Un maintien des droits étudiants
Le maintien du statut permet néanmoins de conserver certains droits, notamment l’accès aux services universitaires (bibliothèques, ressources numériques, accompagnement administratif) et, sous conditions, la protection sociale étudiante. À l’issue de la césure, l’étudiant bénéficie d’un droit à réintégration dans la formation et au niveau d’études prévus initialement.

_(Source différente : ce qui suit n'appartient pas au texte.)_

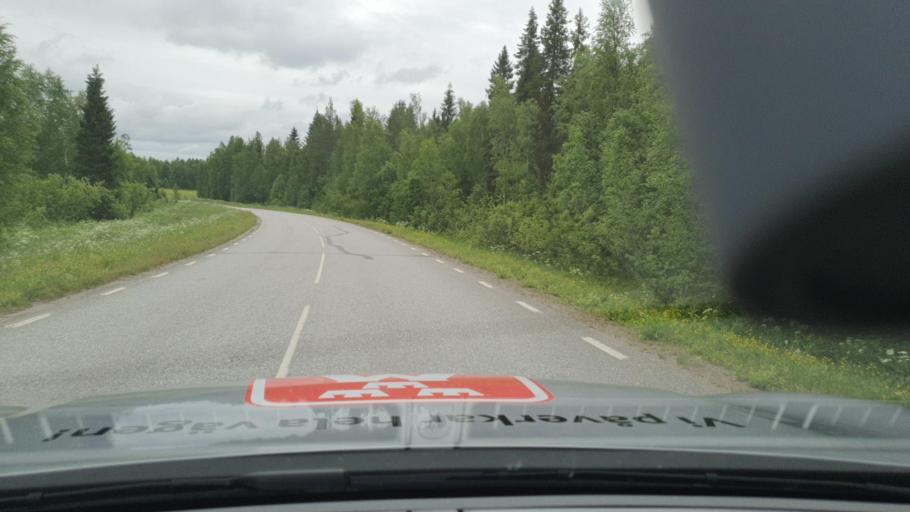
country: SE
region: Norrbotten
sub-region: Lulea Kommun
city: Ranea
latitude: 65.8829
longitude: 22.2025
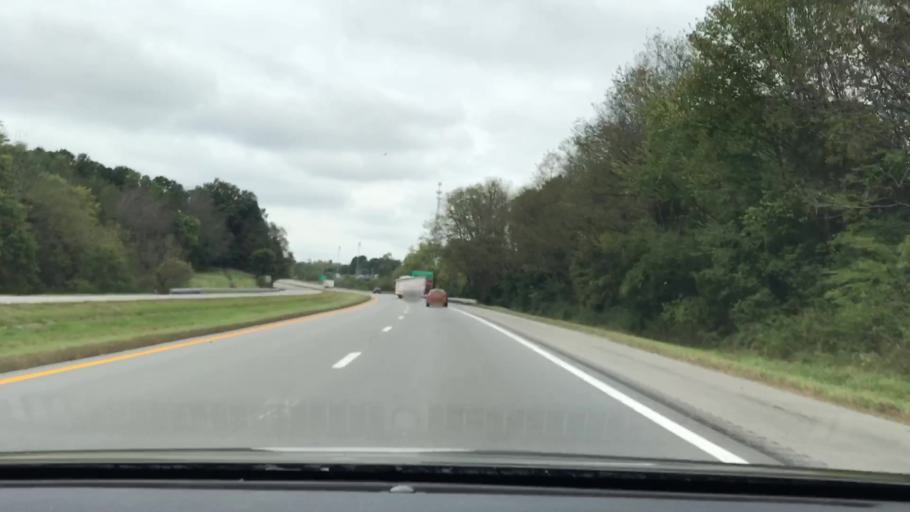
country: US
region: Kentucky
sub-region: Adair County
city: Columbia
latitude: 37.0908
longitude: -85.2920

Qui peut faire une césure ?
En césure, l’étudiant reste rattaché à sa formation, mais n’assiste pas aux cours ni ne passe d’examens dans le cadre du cursus interrompu jusqu’à la réintégration à l’issue de la période de césure. Le dispositif s’applique aux étudiants en formation initiale dans l’enseignement supérieur :
- Bacheliers admis dans une formation qui souhaitent différer leur entrée ;
- Étudiants déjà inscrits dans une licence, un master, une grande école, etc., qui souhaitent interrompre temporairement leur cursus.

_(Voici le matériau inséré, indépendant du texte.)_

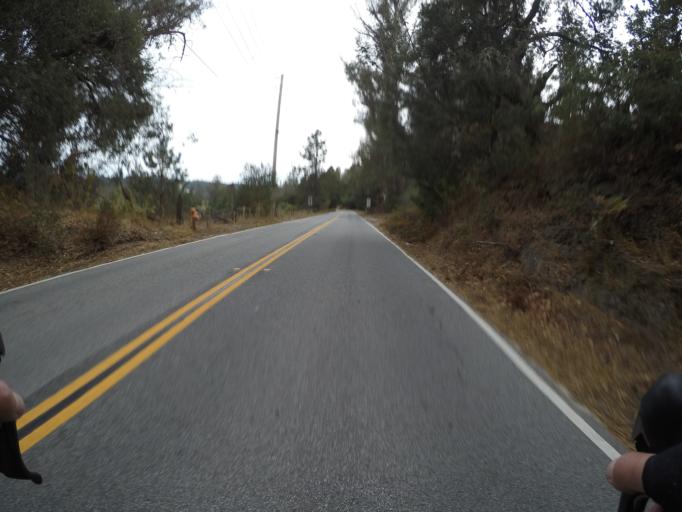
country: US
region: California
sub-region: Santa Cruz County
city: Ben Lomond
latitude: 37.0842
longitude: -122.0645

Dans certains établissements, des règles spécifiques s’appliquent (par exemple : limitation à une césure par cycle d’études, conditions de validation, etc.).

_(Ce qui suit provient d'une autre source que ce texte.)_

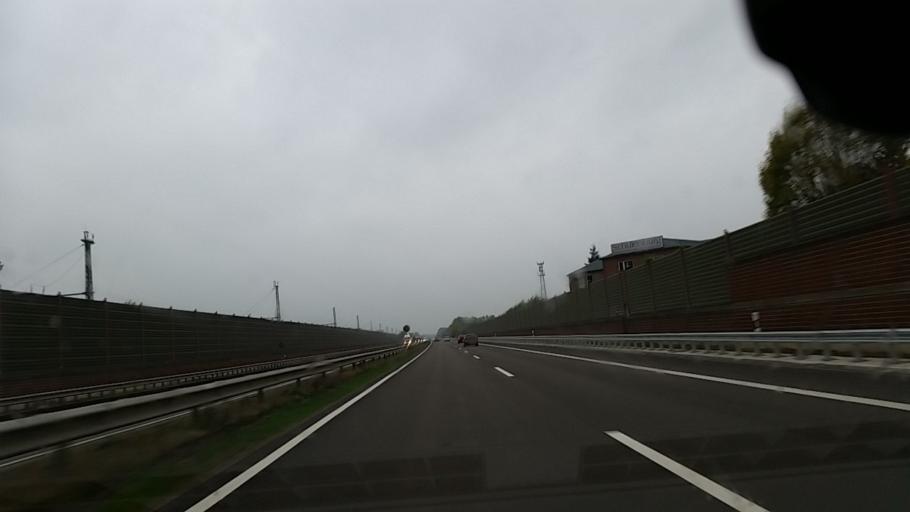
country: DE
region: Lower Saxony
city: Bardowick
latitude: 53.2908
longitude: 10.3723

Que faire pendant une année de césure ?
Une année de césure permet à l’étudiant de mener un projet structuré et cohérent, en lien avec ses objectifs. Les activités envisagées doivent être clairement définies dans la demande de césure et validées par l’établissement. Plusieurs types de projets sont possibles.
Suivre une formation (anglais, poésie, etc.)
L’étudiant peut consacrer sa césure à suivre une formation dans un domaine différent de celui dans lequel il est initialement inscrit. Il peut s’agir d’une formation linguistique, artistique, technique ou professionnelle, dispensée en France ou à l’étranger. Cette démarche vise à explorer un champ disciplinaire distinct afin d’enrichir son parcours académique.
Vivre une expérience professionnelle en France ou à l’étranger lors de son année de césure
La césure peut être mise à profit pour acquérir une expérience professionnelle, sous la forme d’un stage, d’un emploi salarié ou d’une mission professionnelle, en France ou à l’international. Cette immersion permet de développer des compétences pratiques, de mieux comprendre les réalités professionnelles d’un secteur et de renforcer l’employabilité de l’étudiant.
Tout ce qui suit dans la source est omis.